Late last week, ageing survivors of the former residential institution in Rathgar, Dublin, were left devastated after the Government decided there was no basis for redress or issuance of an apology.
However, Derek Leinster, who heads The Bethany Survivors Group, said former residents would be holding talks with their legal representatives next month when they will consider taking their case to the UN.
Mr Leinster, 71, said he and fellow survivors felt “dehumanised” following Justice Minister Alan Shatter’s decision not to introduce a specific redress scheme for them. He criticised the Government’s argument for denying redress — that the institution was a “mother and baby home” — as “complete nonsense”.

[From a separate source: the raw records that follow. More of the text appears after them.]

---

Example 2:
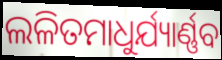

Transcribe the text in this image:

ଲଳିତମାଧୁର୍ଯ୍ୟାର୍ଣ୍ଣବ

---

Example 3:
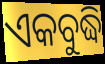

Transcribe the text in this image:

ଏକବୁଦ୍ଧି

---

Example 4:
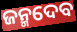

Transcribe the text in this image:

ଜନ୍ମଦେବ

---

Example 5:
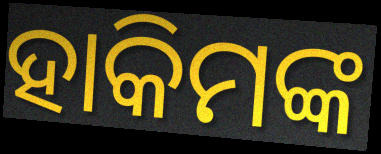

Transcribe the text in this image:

ହାକିମଙ୍କ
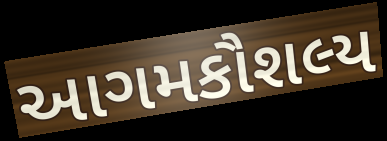
આગમકૌશલ્ય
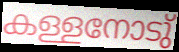
കള്ളനോടു്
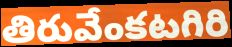
తిరువేంకటగిరి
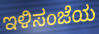
ಇಳಿಸಂಜೆಯ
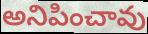
అనిపించావు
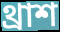
থ্রাশ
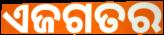
ଏଜଗତର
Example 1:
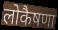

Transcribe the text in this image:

लोकैषणा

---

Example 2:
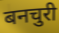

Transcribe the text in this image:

बनचुरी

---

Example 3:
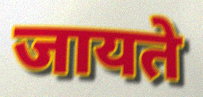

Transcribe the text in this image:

जायते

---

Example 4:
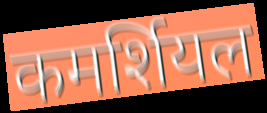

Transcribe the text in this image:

कमर्शियल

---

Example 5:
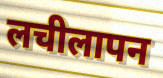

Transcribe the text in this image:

लचीलापन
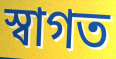
স্বাগত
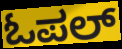
ಓಪಲ್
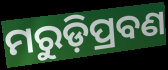
ମରୁଡ଼ିପ୍ରବଣ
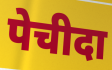
पेचीदा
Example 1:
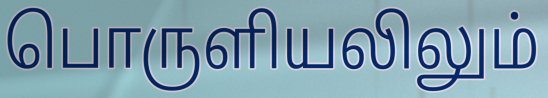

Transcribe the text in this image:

பொருளியலிலும்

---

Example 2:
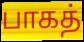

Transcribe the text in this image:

பாகத்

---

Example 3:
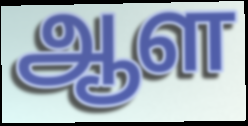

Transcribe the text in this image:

ஆள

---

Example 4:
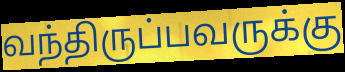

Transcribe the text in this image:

வந்திருப்பவருக்கு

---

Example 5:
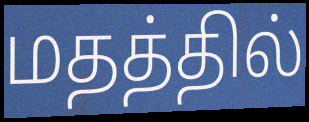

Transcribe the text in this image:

மதத்தில்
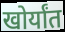
खोर्यांत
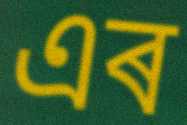
এৰ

“It just doesn’t make any sense,” said Mr Leinster. “The Government is saying they don’t have enough evidence, but we’ve provided them with all the evidence they need that proves the State was responsible for death and neglect at the home. It’s incorrect to call Bethany a mother and baby home, as mothers did not bring their babies home and many children arrived with no mother at all.

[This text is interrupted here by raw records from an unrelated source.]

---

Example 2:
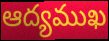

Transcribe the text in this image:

ఆద్యముఖ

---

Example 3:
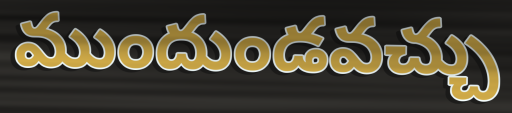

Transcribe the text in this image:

ముందుండవచ్చు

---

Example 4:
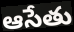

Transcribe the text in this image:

ఆసేతు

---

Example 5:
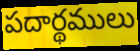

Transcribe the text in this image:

పదార్థములు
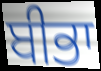
ਬੀਭਾ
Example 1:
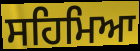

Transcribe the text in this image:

ਸਹਿਮਿਆ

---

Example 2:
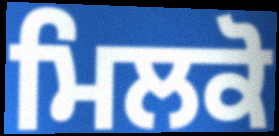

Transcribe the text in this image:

ਮਿਲਕੋ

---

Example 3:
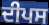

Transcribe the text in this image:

ਦੀਪਸ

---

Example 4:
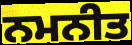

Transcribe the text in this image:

ਨਮਨੀਤ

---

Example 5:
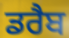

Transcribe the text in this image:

ਡਰੈਬ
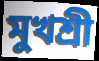
মুখশ্রী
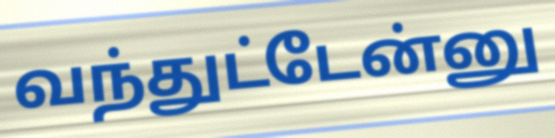
வந்துட்டேன்னு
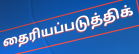
தைரியப்படுத்திக்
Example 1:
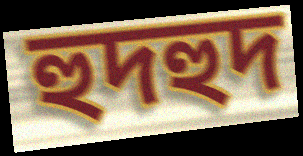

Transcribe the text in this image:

হুদহুদ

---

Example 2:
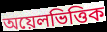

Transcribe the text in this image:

অয়েলভিত্তিক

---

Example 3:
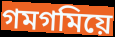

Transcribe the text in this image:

গমগমিয়ে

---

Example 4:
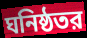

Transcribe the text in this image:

ঘনিষ্ঠতর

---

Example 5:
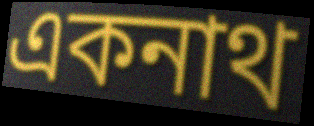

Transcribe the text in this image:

একনাথ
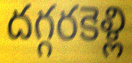
దగ్గరకెళ్లి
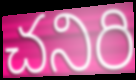
చనిరి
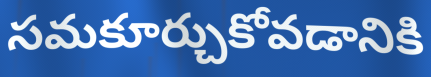
సమకూర్చుకోవడానికి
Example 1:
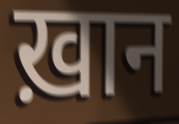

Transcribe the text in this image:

ख़ान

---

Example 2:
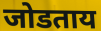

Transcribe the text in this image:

जोडताय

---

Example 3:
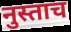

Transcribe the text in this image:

नुस्ताच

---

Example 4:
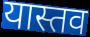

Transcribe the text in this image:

यास्तव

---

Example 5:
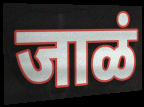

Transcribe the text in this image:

जाळं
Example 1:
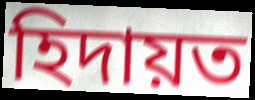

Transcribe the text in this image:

হিদায়ত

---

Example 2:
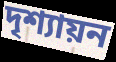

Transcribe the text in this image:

দৃশ্যায়ন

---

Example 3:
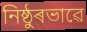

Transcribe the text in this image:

নিষ্ঠুৰভাৱে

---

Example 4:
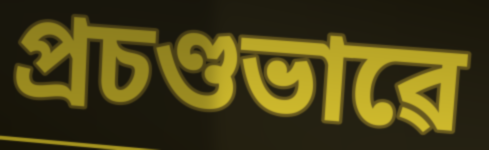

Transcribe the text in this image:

প্ৰচণ্ডভাৱে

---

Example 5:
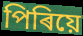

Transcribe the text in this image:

পিৰিয়ে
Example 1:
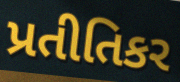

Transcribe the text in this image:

પ્રતીતિકર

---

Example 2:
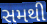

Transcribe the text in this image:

સમથી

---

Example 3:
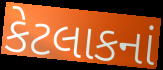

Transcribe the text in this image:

કેટલાકનાં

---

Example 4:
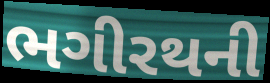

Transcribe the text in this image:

ભગીરથની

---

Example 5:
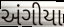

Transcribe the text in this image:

અંગીયા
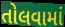
તોલવામાં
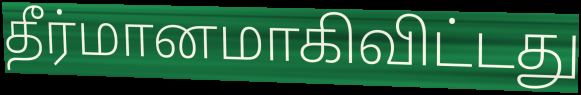
தீர்மானமாகிவிட்டது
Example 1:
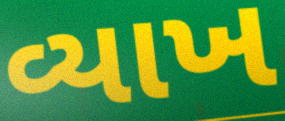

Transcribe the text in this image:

વ્યાખ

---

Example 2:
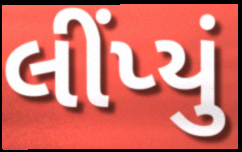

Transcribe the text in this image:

લીંપ્યું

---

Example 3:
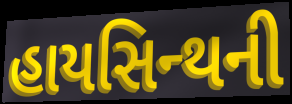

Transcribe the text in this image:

હાયસિન્થની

“We began campaigning 15 years ago and we’ve been treated like dirt from day one. It’s not acceptable. We feel gobsmacked and dehumanised. We won’t stop fighting. Next month we’ll meet our lawyers and discuss taking the Government to court and, if necessary, the UN. We know we’re right and so do most people in Ireland.”

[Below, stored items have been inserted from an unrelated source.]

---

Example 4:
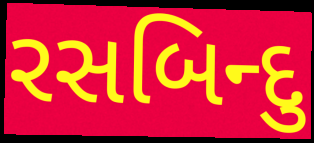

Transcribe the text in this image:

રસબિન્દુ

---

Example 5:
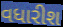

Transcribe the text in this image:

વધારીશ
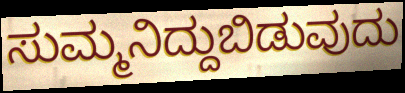
ಸುಮ್ಮನಿದ್ದುಬಿಡುವುದು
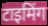
टाइमिंग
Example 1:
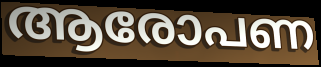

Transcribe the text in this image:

ആരോപണ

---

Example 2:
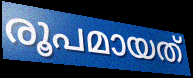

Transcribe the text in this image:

രൂപമായത്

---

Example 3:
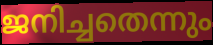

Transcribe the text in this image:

ജനിച്ചതെന്നും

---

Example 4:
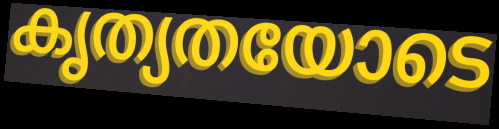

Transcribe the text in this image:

കൃത്യതയോടെ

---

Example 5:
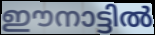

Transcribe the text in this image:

ഈനാട്ടിൽ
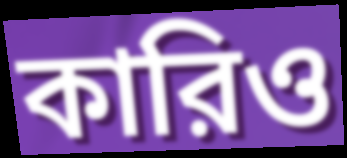
কারিও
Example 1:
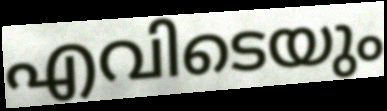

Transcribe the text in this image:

എവിടെയും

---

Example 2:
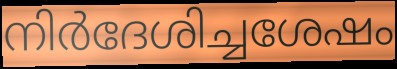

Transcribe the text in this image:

നിർദേശിച്ചശേഷം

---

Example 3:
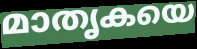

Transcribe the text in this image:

മാതൃകയെ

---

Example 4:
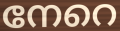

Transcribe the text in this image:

നേറെ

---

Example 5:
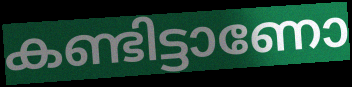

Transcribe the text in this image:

കണ്ടിട്ടാണോ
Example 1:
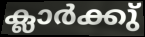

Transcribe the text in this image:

ക്ലാർക്കു്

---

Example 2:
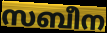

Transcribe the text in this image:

സബീന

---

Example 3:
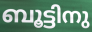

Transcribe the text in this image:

ബൂട്ടിനു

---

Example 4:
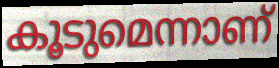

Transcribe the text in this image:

കൂടുമെന്നാണ്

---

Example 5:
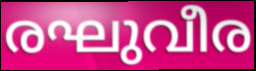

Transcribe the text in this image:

രഘുവീര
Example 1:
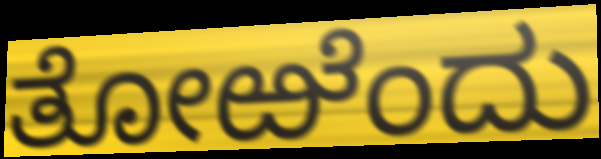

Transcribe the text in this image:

ತೋಱೆಂದು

However, despite ruling out compensation and an apology, Justice Minister Alan Shatter indicated last week the Government was willing to look at developing a memorial and making records relating to the former home available.
Three years ago, 219 bodies of Bethany infants and children — who had died between 1922 and 1949 — were found in unmarked graves in Dublin’s Mount Jerome Cemetery.
The bodies of 28 children who died at the former home, which operated between 1921 and 1972, are still unaccounted for.
It is believed no more than 20 former residents would qualify for redress if a scheme were in place.